Marco Vanzini

Personal information
- Full name: Marco Eduardo Vanzini Casteres
- Date of birth: 19 April 1976 (age 49)
- Place of birth: Montevideo, Uruguay
- Height: 1.86 m (6 ft 1 in)
- Position: Midfielder

Senior career*
- Years: Team / Apps / (Gls)
- 1995–1996: Danubio / 18 / (3)
- 1997: Banfield / 3 / (0)
- 1998–2003: Nacional / 106 / (13)
- 2003–2004: Braga / 24 / (0)
- 2004–2005: Terrassa / 22 / (0)
- 2005–2007: Nacional / 26 / (2)
- 2007: Juventude / 12 / (2)
- 2007–2009: Al-Hilal
- Total:  / 211 / (20)

International career
- 1995–1996: Uruguay / 3 / (0)

= Marco Vanzini =

Uruguayan footballer (born 1976)

Marco Eduardo Vanzini Casteres (born 19 April 1976) is a Uruguayan former footballer who played as a defensive midfielder.

==Club career==
In his country Vanzini represented hometown sides Danubio F.C. and Club Nacional de Football, playing in two different spells for the latter and winning a total of five first division championships. Nicknamed Palillo, he first joined Nacional in 1988, and he made his last appearance for the club in 2007.
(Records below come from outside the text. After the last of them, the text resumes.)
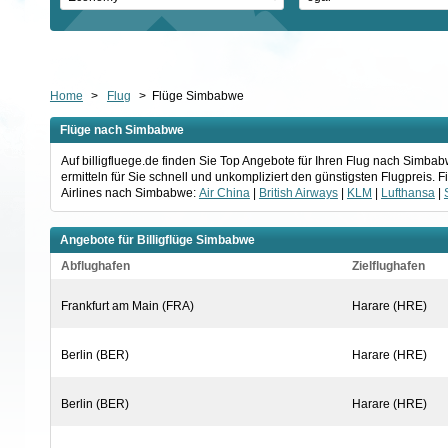
Home
>
Flug
>
Flüge Simbabwe
Flüge nach Simbabwe
Auf billigfluege.de finden Sie Top Angebote für Ihren Flug nach Simb
ermitteln für Sie schnell und unkompliziert den günstigsten Flugpreis.
Airlines nach Simbabwe:
Air China
|
British Airways
|
KLM
|
Lufthansa
|
Angebote für Billigflüge Simbabwe
Abflughafen
Zielflughafen
Frankfurt am Main (FRA)
Harare (HRE)
Berlin (BER)
Harare (HRE)
Berlin (BER)
Harare (HRE)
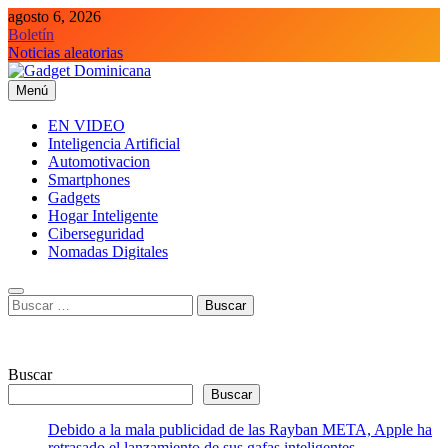
Saltar
agosto 6, 2026
al
Boletín
contenido
Noticias aleatorias
Menú
Gadget Dominicana
Gadgets y Tecnología de consumo
EN VIDEO
Inteligencia Artificial
Automotivacion
Smartphones
Gadgets
Hogar Inteligente
Ciberseguridad
Nomadas Digitales
Buscar:
Buscar
Buscar
Debido a la mala publicidad de las Rayban META, Apple ha
retrasado el lanzamiento de sus gafas inteligentes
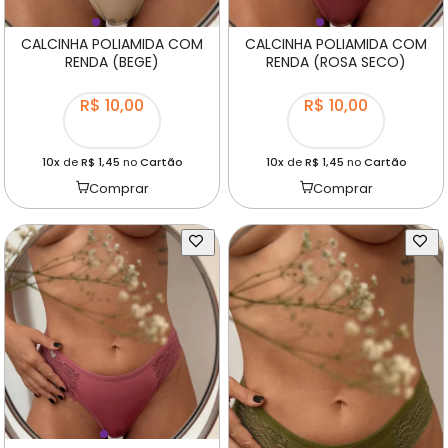
CALCINHA POLIAMIDA COM
CALCINHA POLIAMIDA COM
RENDA (BEGE)
RENDA (ROSA SECO)
R$ 10,00
R$ 10,00
10x
de
R$ 1,45
no
Cartão
10x
de
R$ 1,45
no
Cartão
Comprar
Comprar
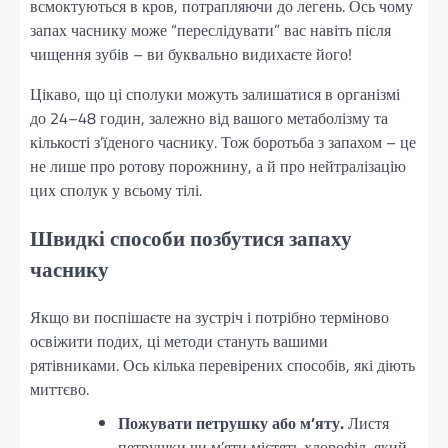
всмоктуються в кров, потрапляючи до легень. Ось чому
запах часнику може “переслідувати” вас навіть після
чищення зубів – ви буквально видихаєте його!
Цікаво, що ці сполуки можуть залишатися в організмі
до 24–48 годин, залежно від вашого метаболізму та
кількості з’їденого часнику. Тож боротьба з запахом – це
не лише про ротову порожнину, а й про нейтралізацію
цих сполук у всьому тілі.
Швидкі способи позбутися запаху
часнику
Якщо ви поспішаєте на зустріч і потрібно терміново
освіжити подих, ці методи стануть вашими
рятівниками. Ось кілька перевірених способів, які діють
миттєво.
Пожувати петрушку або м’яту.
Листя
петрушки чи м’яти містять хлорофіл, який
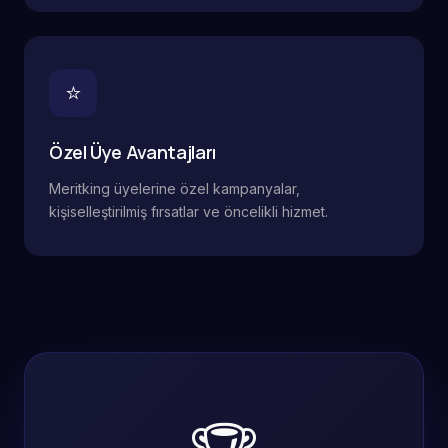
⭐
Özel Üye Avantajları
Meritking üyelerine özel kampanyalar,
kişiselleştirilmiş fırsatlar ve öncelikli hizmet.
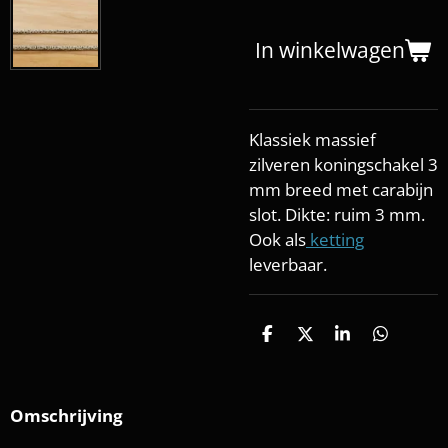
In winkelwagen
Klassiek massief
zilveren koningschakel 3
mm breed met carabijn
slot. Dikte: ruim 3 mm.
Ook als
ketting
leverbaar.
D
D
S
D
e
e
h
e
l
e
a
l
e
l
r
e
n
e
n
Omschrijving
Abroad, his first experience came in 1996, playing a couple of months with Argentina's Club Atlético Banfield. From 2003 to 2005 different fates befell him, as he helped Portuguese team S.C. Braga finish fifth and qualify for the UEFA Cup, subsequently relegating in Spain with second level's Terrassa FC.

After two more years at Nacional, Vanzini played briefly in Brazil for Esporte Clube Juventude (top division, relegation) at age 31. He retired in 2009 at the age of 33, after two seasons in Saudi Arabia with Al-Hilal FC.

==International career==
During one year, in the beginning of his professional career, Vanzini made three appearances for Uruguay, his debut coming in 1995.